A protease inhibitor is a type of drug that cripples the enzyme protease. An enzyme is a substance that triggers chemical reactions in the body. The human immunodeficiency virus (HIV) uses protease in the final stages of its reproduction (replication) process.
The drug is used to treat selected patients with HIV infection. Blocking protease interferes with HIV reproduction, causing it to make copies of itself that cannot infect new cells. The drug may improve symptoms and suppress the infection but does not cure it.
Patients should not discontinue this drug even if symptoms improve without consulting a doctor.
These drugs do not necessarily reduce the risk of transmitting HIV to others through sexual contact, so patients should avoid sexual activities or use condoms.
Protease inhibitors are considered one of the most potent medications for HIV developed so far.
This class of drugs includes indinavir (Crixivan), ritonavir (Norvir), nelfinavir (Viracept), and saquinavir (Invirase or Fortovase). Several weeks or months of drug therapy may be required before the full benefits are apparent.
The drug should be taken at the same time each day. Some types should be taken with a meal to help the body absorb them. Each of the types of protease inhibitor may have to be taken in a different way.
Common side effects include diarrhea, stomach discomfort, nausea, and mouth sores.
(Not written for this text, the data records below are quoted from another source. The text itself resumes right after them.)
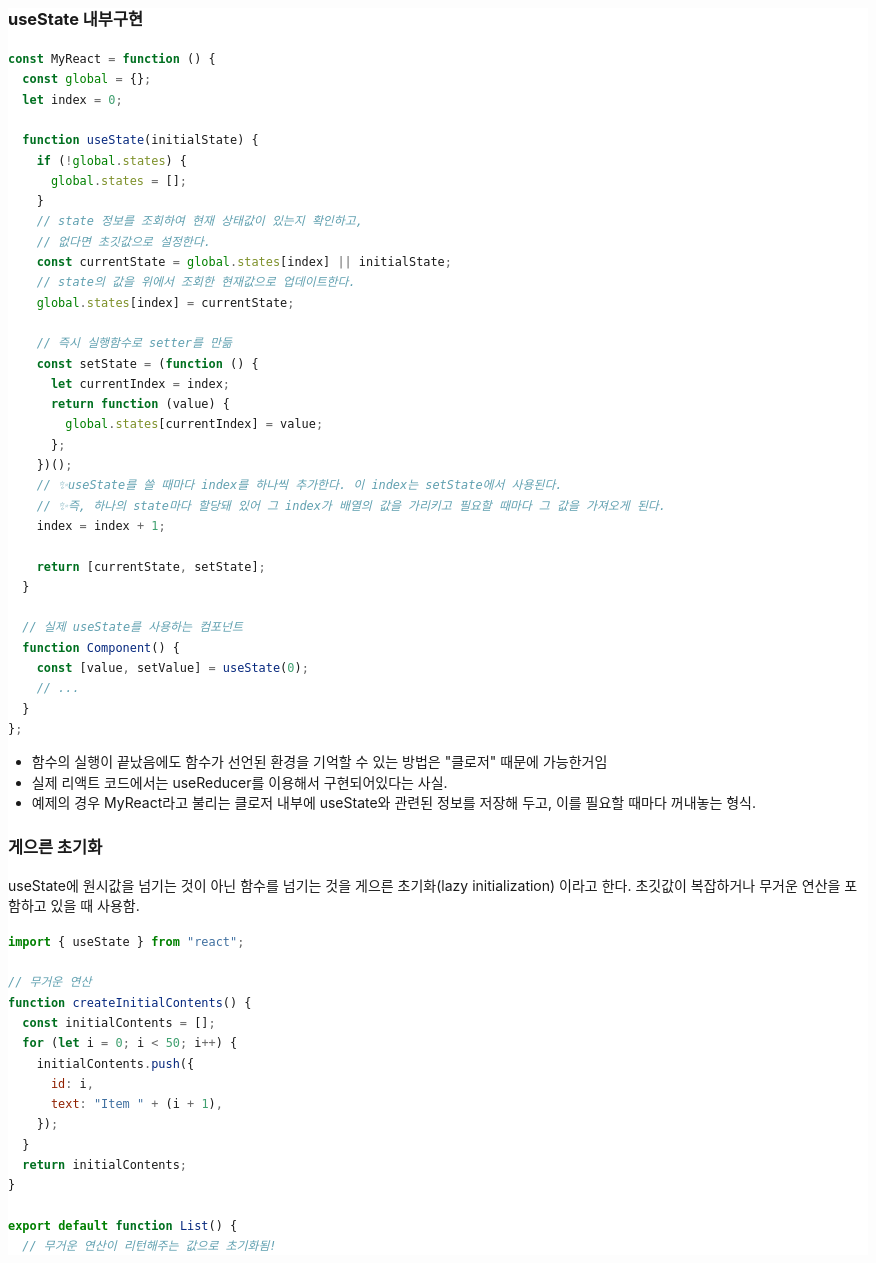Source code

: 

### useState 내부구현
```javascript
const MyReact = function () {
  const global = {};
  let index = 0;

  function useState(initialState) {
    if (!global.states) {
      global.states = [];
    }
    // state 정보를 조회하여 현재 상태값이 있는지 확인하고,
    // 없다면 초깃값으로 설정한다.
    const currentState = global.states[index] || initialState;
    // state의 값을 위에서 조회한 현재값으로 업데이트한다.
    global.states[index] = currentState;

    // 즉시 실행함수로 setter를 만듦
    const setState = (function () {
      let currentIndex = index;
      return function (value) {
        global.states[currentIndex] = value;
      };
    })();
    // ✨useState를 쓸 때마다 index를 하나씩 추가한다. 이 index는 setState에서 사용된다.
    // ✨즉, 하나의 state마다 할당돼 있어 그 index가 배열의 값을 가리키고 필요할 때마다 그 값을 가져오게 된다.
    index = index + 1;

    return [currentState, setState];
  }

  // 실제 useState를 사용하는 컴포넌트
  function Component() {
    const [value, setValue] = useState(0);
    // ...
  }
};
```
- 함수의 실행이 끝났음에도 함수가 선언된 환경을 기억할 수 있는 방법은 "클로저" 때문에 가능한거임
- 실제 리액트 코드에서는 useReducer를 이용해서 구현되어있다는 사실.
- 예제의 경우 MyReact라고 불리는 클로저 내부에 useState와 관련된 정보를 저장해 두고, 이를 필요할 때마다 꺼내놓는 형식.


### 게으른 초기화

useState에 원시값을 넘기는 것이 아닌 함수를 넘기는 것을 게으른 초기화(lazy initialization) 이라고 한다. 초깃값이 복잡하거나 무거운 연산을 포함하고 있을 때 사용함.
```javascript
import { useState } from "react";

// 무거운 연산
function createInitialContents() {
  const initialContents = [];
  for (let i = 0; i < 50; i++) {
    initialContents.push({
      id: i,
      text: "Item " + (i + 1),
    });
  }
  return initialContents;
}

export default function List() {
  // 무거운 연산이 리턴해주는 값으로 초기화됨!
```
Less often, patients may experience rash, muscle pain, headache, or weakness. Rarely, there may be confusion, severe skin reaction, or seizures. Some of these drugs can have interactions with other medication, and indinavir can be associated with kidney stones. Diabetes or high blood pressure may become worse when these drugs are taken.
Experts do not know whether the drugs pass into breast milk, so breastfeeding mothers should avoid them or should stop nursing until the treatment is completed.